(Extracted entries)
__________

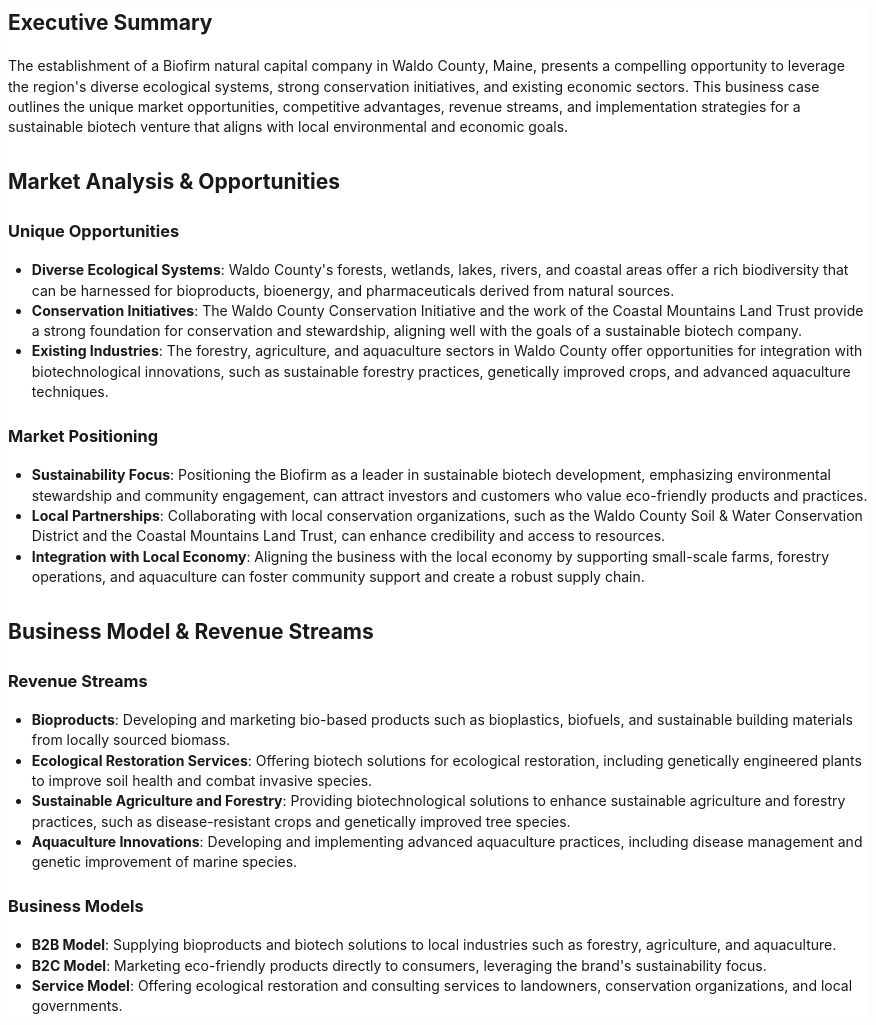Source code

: ## Executive Summary

The establishment of a Biofirm natural capital company in Waldo County, Maine, presents a compelling opportunity to leverage the region's diverse ecological systems, strong conservation initiatives, and existing economic sectors. This business case outlines the unique market opportunities, competitive advantages, revenue streams, and implementation strategies for a sustainable biotech venture that aligns with local environmental and economic goals.

## Market Analysis & Opportunities

### Unique Opportunities
- **Diverse Ecological Systems**: Waldo County's forests, wetlands, lakes, rivers, and coastal areas offer a rich biodiversity that can be harnessed for bioproducts, bioenergy, and pharmaceuticals derived from natural sources.
- **Conservation Initiatives**: The Waldo County Conservation Initiative and the work of the Coastal Mountains Land Trust provide a strong foundation for conservation and stewardship, aligning well with the goals of a sustainable biotech company.
- **Existing Industries**: The forestry, agriculture, and aquaculture sectors in Waldo County offer opportunities for integration with biotechnological innovations, such as sustainable forestry practices, genetically improved crops, and advanced aquaculture techniques.

### Market Positioning
- **Sustainability Focus**: Positioning the Biofirm as a leader in sustainable biotech development, emphasizing environmental stewardship and community engagement, can attract investors and customers who value eco-friendly products and practices.
- **Local Partnerships**: Collaborating with local conservation organizations, such as the Waldo County Soil & Water Conservation District and the Coastal Mountains Land Trust, can enhance credibility and access to resources.
- **Integration with Local Economy**: Aligning the business with the local economy by supporting small-scale farms, forestry operations, and aquaculture can foster community support and create a robust supply chain.

## Business Model & Revenue Streams

### Revenue Streams
- **Bioproducts**: Developing and marketing bio-based products such as bioplastics, biofuels, and sustainable building materials from locally sourced biomass.
- **Ecological Restoration Services**: Offering biotech solutions for ecological restoration, including genetically engineered plants to improve soil health and combat invasive species.
- **Sustainable Agriculture and Forestry**: Providing biotechnological solutions to enhance sustainable agriculture and forestry practices, such as disease-resistant crops and genetically improved tree species.
- **Aquaculture Innovations**: Developing and implementing advanced aquaculture practices, including disease management and genetic improvement of marine species.

### Business Models
- **B2B Model**: Supplying bioproducts and biotech solutions to local industries such as forestry, agriculture, and aquaculture.
- **B2C Model**: Marketing eco-friendly products directly to consumers, leveraging the brand's sustainability focus.
- **Service Model**: Offering ecological restoration and consulting services to landowners, conservation organizations, and local governments.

__________

[WORK TO BE COMPLETED]: Retype every entry above line for line, with no changes to the text, and leave out the pictures.

[YOUR RESPONSE]:
Source code

: ## Executive Summary

The establishment of a Biofirm natural capital company in Waldo County, Maine, presents a compelling opportunity to leverage the region's diverse ecological systems, strong conservation initiatives, and existing economic sectors. This business case outlines the unique market opportunities, competitive advantages, revenue streams, and implementation strategies for a sustainable biotech venture that aligns with local environmental and economic goals.

## Market Analysis & Opportunities

### Unique Opportunities
- **Diverse Ecological Systems**: Waldo County's forests, wetlands, lakes, rivers, and coastal areas offer a rich biodiversity that can be harnessed for bioproducts, bioenergy, and pharmaceuticals derived from natural sources.
- **Conservation Initiatives**: The Waldo County Conservation Initiative and the work of the Coastal Mountains Land Trust provide a strong foundation for conservation and stewardship, aligning well with the goals of a sustainable biotech company.
- **Existing Industries**: The forestry, agriculture, and aquaculture sectors in Waldo County offer opportunities for integration with biotechnological innovations, such as sustainable forestry practices, genetically improved crops, and advanced aquaculture techniques.

### Market Positioning
- **Sustainability Focus**: Positioning the Biofirm as a leader in sustainable biotech development, emphasizing environmental stewardship and community engagement, can attract investors and customers who value eco-friendly products and practices.
- **Local Partnerships**: Collaborating with local conservation organizations, such as the Waldo County Soil & Water Conservation District and the Coastal Mountains Land Trust, can enhance credibility and access to resources.
- **Integration with Local Economy**: Aligning the business with the local economy by supporting small-scale farms, forestry operations, and aquaculture can foster community support and create a robust supply chain.

## Business Model & Revenue Streams

### Revenue Streams
- **Bioproducts**: Developing and marketing bio-based products such as bioplastics, biofuels, and sustainable building materials from locally sourced biomass.
- **Ecological Restoration Services**: Offering biotech solutions for ecological restoration, including genetically engineered plants to improve soil health and combat invasive species.
- **Sustainable Agriculture and Forestry**: Providing biotechnological solutions to enhance sustainable agriculture and forestry practices, such as disease-resistant crops and genetically improved tree species.
- **Aquaculture Innovations**: Developing and implementing advanced aquaculture practices, including disease management and genetic improvement of marine species.

### Business Models
- **B2B Model**: Supplying bioproducts and biotech solutions to local industries such as forestry, agriculture, and aquaculture.
- **B2C Model**: Marketing eco-friendly products directly to consumers, leveraging the brand's sustainability focus.
- **Service Model**: Offering ecological restoration and consulting services to landowners, conservation organizations, and local governments.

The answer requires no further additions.